> _Aufgaben_
1: In welchem Berliner Stadtteil wohnt Akinbode Akinbiyi laut dem Auszug über den Fotografen derzeit?
2: Setze den Auszug über den Fotografen Akinbode Akinbiyi im Anschluss an seinen letzten Satz fort.

> _Auszug_
Bild: Akinbode Akinbiyi: Will sich bei seinen Wanderungen bewusst verirren
Aus der angekündigten Viertelstunde ist fast eine Stunde Verspätung
geworden, als Akinbode Akinbiyi schließlich erscheint. Der Fotograf wirkt
angespannt. Er hat in diesen Tagen viel um die Ohren. „Es tut mir leid, ich
bin gerade ein wenig überfordert“, sagt er, während er sich auf die
Sitzbank fallen lässt. „Ich fliege morgen nach Nigeria und muss noch so
viel organisieren.“ Als wäre er auf dem Sprung, behält er seine Lederjacke
an. Ob er überhaupt noch Zeit für ein Gespräch hat? „Ich bin spät dran,
also vielleicht noch zwanzig Sekunden“, antwortet er erst, um dann kichernd
hinzuzufügen: „Nein, alles cool, alles cool.“
Akinbode Akinbiyi bestellt sich ein Mineralwasser, trinkt einen Schluck und
blickt aus dem Fenster des Cafés im Berliner Stadtteil Kreuzberg, das er
als Treffpunkt vorgeschlagen hat. „Ich habe früher hier gewohnt. Wurde
leider gentrifiziert.“ Derzeit lebt er im ruhigeren Charlottenburg, aber
nur provisorisch, seine alte Kreuzberger Gegend vermisst er sehr. Weil er
so viel unterwegs ist, kann er der Suche nach einer neuen Wohnung nicht
konsequent nachgehen. Seit über dreißig Jahren bereist und fotografiert
Akinbiyi die Megastädte Afrikas: Lagos, Kairo, Johannesburg, Kinshasa.

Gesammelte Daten
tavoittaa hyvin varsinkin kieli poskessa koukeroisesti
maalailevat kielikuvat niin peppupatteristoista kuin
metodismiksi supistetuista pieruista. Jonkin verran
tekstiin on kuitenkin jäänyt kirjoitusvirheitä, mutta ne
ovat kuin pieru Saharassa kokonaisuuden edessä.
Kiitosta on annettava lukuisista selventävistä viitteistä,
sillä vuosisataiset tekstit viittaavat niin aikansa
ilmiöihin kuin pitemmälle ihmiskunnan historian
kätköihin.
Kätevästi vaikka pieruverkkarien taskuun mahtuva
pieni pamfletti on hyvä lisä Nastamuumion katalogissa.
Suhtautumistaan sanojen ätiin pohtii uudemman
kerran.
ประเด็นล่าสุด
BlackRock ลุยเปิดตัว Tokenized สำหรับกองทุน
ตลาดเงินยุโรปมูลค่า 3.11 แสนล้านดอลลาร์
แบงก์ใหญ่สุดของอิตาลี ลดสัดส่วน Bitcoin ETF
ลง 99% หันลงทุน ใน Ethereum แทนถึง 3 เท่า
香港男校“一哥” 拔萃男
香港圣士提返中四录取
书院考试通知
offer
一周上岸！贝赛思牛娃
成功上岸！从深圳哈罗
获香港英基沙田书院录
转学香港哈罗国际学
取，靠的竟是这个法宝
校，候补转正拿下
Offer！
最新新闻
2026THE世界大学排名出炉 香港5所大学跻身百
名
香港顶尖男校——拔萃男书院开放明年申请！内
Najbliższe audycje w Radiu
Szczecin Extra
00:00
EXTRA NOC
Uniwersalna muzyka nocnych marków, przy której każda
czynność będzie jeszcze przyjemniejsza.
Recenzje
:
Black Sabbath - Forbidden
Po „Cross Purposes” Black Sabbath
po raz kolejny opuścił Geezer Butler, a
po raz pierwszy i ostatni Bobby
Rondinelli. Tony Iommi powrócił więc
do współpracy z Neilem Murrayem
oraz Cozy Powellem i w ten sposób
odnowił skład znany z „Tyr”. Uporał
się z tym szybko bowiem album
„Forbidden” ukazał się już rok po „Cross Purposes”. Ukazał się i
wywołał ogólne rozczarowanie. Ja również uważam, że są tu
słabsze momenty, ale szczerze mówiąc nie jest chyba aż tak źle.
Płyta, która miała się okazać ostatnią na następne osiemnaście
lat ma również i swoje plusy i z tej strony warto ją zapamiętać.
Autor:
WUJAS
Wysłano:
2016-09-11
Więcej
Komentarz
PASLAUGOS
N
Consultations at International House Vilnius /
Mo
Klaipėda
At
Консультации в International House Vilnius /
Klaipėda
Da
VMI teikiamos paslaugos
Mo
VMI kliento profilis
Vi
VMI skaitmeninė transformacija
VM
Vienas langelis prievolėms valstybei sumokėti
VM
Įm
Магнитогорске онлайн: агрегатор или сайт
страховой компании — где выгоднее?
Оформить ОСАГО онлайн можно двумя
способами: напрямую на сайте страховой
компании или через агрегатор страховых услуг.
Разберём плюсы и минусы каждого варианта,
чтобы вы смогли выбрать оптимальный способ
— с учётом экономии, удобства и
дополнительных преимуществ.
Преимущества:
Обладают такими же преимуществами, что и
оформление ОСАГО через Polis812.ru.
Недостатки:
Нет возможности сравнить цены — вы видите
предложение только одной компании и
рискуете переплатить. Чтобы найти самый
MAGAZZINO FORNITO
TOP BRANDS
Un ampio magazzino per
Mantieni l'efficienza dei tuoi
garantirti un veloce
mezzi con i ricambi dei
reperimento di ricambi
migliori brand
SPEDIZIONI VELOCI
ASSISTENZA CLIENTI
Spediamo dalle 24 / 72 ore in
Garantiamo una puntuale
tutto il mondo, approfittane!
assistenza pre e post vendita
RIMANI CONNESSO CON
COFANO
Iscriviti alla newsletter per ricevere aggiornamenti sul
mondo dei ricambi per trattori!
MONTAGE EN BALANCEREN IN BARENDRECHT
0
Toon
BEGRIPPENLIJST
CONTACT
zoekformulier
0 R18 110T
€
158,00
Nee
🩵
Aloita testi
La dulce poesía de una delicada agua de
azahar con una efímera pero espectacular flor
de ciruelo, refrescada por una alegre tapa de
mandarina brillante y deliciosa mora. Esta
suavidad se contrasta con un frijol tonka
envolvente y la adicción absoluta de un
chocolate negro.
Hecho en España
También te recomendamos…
* * *
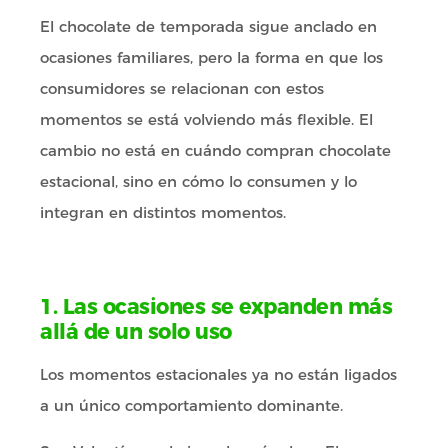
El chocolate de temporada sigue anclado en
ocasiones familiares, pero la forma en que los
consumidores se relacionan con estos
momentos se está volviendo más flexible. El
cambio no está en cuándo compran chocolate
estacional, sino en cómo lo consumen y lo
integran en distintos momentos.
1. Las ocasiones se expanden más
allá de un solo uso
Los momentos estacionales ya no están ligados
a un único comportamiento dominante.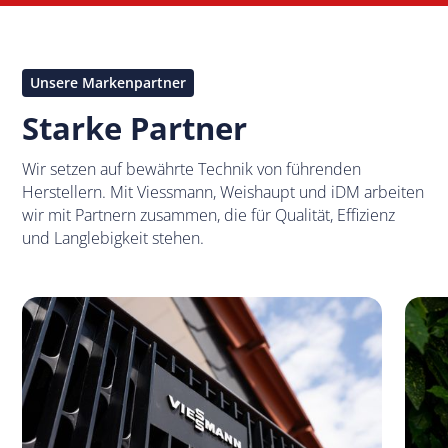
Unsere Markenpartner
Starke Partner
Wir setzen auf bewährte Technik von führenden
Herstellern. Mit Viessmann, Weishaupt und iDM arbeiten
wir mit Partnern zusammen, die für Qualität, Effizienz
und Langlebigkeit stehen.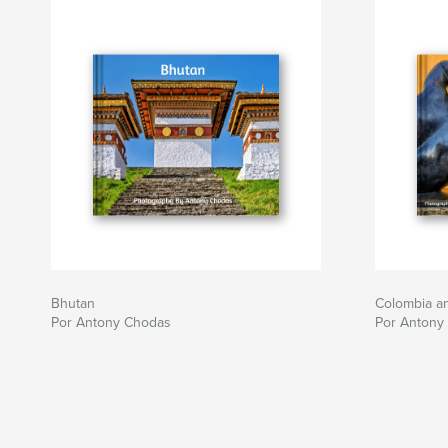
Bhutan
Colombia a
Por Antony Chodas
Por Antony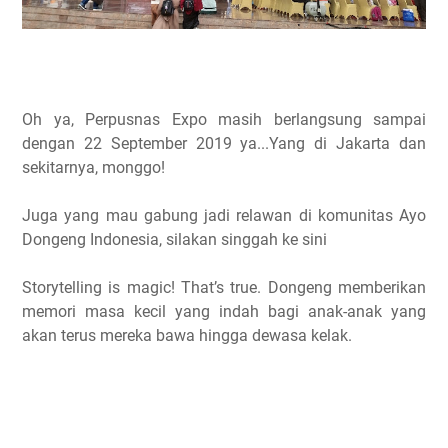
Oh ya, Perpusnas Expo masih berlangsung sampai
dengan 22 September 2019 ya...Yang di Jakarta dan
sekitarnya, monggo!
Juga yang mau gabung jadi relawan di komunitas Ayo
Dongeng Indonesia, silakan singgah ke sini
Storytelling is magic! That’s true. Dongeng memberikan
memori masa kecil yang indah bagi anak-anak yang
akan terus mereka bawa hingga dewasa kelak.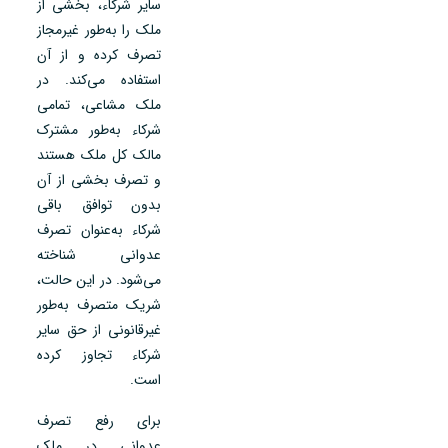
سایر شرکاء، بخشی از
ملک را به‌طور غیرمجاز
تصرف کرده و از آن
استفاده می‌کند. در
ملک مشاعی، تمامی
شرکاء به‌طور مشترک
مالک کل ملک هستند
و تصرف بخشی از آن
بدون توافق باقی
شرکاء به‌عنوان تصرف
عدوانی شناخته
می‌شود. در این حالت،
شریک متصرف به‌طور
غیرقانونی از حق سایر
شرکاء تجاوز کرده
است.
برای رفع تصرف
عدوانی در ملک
...
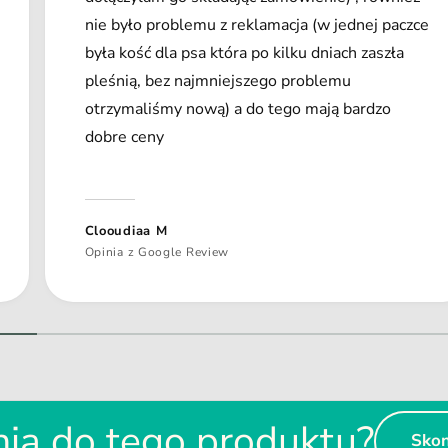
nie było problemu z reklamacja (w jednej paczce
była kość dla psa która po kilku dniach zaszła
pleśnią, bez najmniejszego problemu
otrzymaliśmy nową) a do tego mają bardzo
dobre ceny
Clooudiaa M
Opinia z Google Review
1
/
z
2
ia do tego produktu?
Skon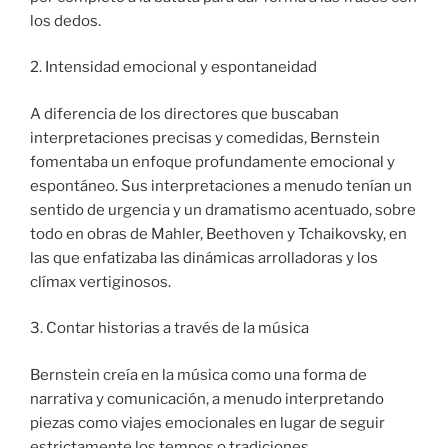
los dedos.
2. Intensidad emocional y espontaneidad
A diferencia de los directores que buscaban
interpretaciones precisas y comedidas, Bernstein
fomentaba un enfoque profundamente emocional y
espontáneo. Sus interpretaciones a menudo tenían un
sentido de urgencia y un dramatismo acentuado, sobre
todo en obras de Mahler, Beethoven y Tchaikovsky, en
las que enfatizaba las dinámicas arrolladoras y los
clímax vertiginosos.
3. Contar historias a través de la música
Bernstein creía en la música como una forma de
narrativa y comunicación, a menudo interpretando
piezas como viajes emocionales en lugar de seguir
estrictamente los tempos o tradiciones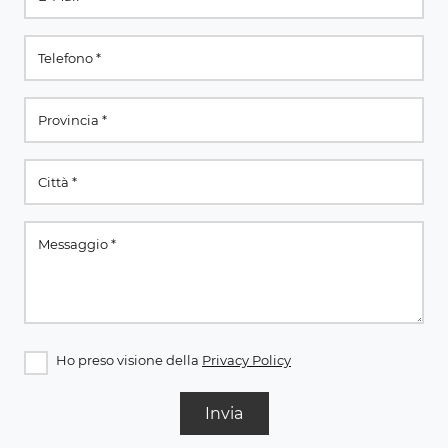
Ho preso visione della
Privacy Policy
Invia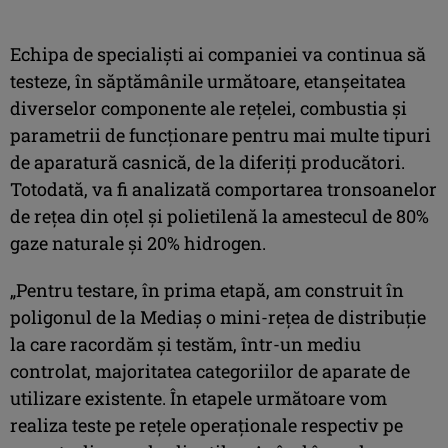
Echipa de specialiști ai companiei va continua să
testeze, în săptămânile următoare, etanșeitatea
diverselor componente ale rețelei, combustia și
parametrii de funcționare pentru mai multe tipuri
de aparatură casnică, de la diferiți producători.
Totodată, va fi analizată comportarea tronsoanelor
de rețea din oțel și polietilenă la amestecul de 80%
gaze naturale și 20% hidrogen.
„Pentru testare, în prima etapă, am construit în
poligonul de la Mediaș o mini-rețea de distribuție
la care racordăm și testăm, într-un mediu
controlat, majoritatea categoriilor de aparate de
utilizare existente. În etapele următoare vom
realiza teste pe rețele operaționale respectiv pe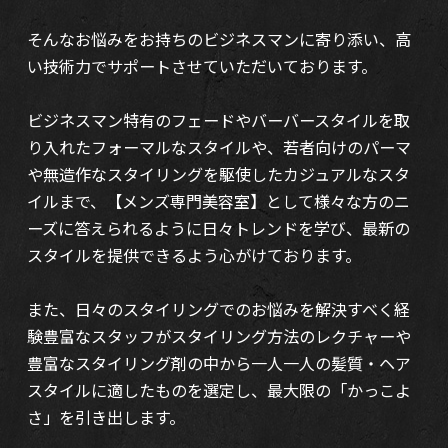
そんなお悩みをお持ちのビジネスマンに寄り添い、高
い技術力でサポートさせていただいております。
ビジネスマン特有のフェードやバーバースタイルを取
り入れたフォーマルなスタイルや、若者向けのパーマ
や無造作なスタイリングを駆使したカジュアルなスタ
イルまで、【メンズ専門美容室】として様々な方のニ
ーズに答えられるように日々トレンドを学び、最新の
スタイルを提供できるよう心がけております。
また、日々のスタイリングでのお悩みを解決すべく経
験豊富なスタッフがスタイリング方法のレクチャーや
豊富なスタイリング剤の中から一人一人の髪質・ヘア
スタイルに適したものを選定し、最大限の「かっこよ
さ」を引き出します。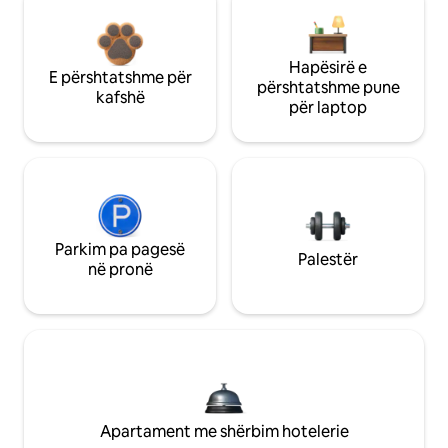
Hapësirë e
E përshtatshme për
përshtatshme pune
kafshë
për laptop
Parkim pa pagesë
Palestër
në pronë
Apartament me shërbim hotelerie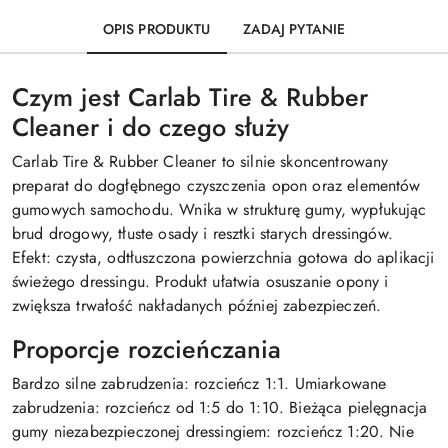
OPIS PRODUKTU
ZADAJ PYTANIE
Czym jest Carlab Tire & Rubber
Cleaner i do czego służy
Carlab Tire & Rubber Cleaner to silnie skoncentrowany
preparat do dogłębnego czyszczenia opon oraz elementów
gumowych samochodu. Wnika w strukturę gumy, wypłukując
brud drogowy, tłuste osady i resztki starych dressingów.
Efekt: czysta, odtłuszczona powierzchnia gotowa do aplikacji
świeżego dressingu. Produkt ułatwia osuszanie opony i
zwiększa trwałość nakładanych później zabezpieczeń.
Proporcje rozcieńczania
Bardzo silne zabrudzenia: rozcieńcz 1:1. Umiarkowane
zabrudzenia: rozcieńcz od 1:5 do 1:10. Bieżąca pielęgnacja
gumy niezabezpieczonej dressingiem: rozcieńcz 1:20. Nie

> _Antworten_
1: In Charlottenburg, allerdings nur provisorisch.

2:
Seine Bilder stellt er weltweit aus, von Brüssel über Havanna bis nach
Tokio. Am 28. August wird er nun für sein Werk mit der Goethe-Medaille
geehrt, die Auszeichnung wird seit 1955 jährlich vom Goethe-Institut für
Verdienste um die Pflege der deutschen Sprache im Ausland und zur Förderung
der internationalen kulturellen Zusammenarbeit verliehen.
„Die Geschwindigkeit, mit der sich die afrikanischen Megastädte entwickeln,
erweitern, umformen, das ist rasant. Aber im Grunde setze ich mich mit
jedem Ort auseinander, den ich bereisen darf“, meint Akinbode Akinbiyi.
„Also auch mit kleineren Städten wie London oder Paris“ – und natürlich
auch mit Berlin, wo er seit 1991 lebt. Damals, kurz nach der Wende, war die
deutsche Hauptstadt sehr spannend für den Fotograf. Wie der grüne Streifen,
auf dem früher die Mauer stand, nach und nach bebaut wurde, das habe er mit
großem Interesse verfolgt.
Akinbode Akinbiyi wurde 1946 in Oxford geboren, dahin hatte es seine Eltern
aus der damals noch britischen Kolonie Nigeria zum Studieren verschlagen.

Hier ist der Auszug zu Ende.